*What you need to do*:
Sort through the material below and copy each line with "router".

*Input material*:
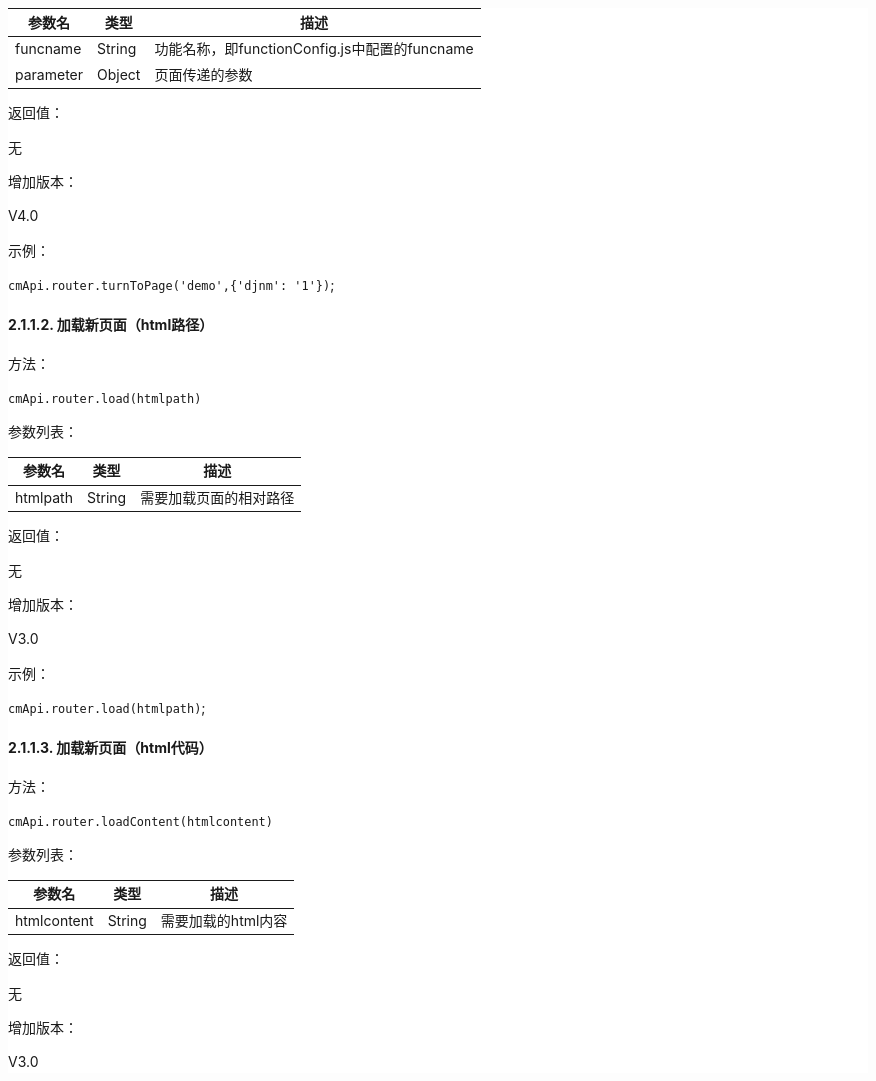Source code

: 参数名|  类型| 描述
---|---|---
funcname|String|功能名称，即functionConfig.js中配置的funcname
parameter|Object|页面传递的参数

返回值：

无

增加版本：

V4.0

示例：

`cmApi.router.turnToPage('demo',{'djnm': '1'})`;

#### 2.1.1.2.  加载新页面（html路径）

方法：

`cmApi.router.load(htmlpath)`

参数列表：

  
参数名| 类型| 描述
---|---|---
htmlpath|String|需要加载页面的相对路径
  

返回值：

无

增加版本：

V3.0

示例：

`cmApi.router.load(htmlpath)`;

#### 2.1.1.3.  加载新页面（html代码）

方法：

`cmApi.router.loadContent(htmlcontent)`

参数列表：

  
参数名|类型| 描述
---|---|---
htmlcontent|String|需要加载的html内容
  

返回值：

无

增加版本：

V3.0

*Response area*:
`cmApi.router.turnToPage('demo',{'djnm': '1'})`;
`cmApi.router.load(htmlpath)`
`cmApi.router.load(htmlpath)`;
`cmApi.router.loadContent(htmlcontent)`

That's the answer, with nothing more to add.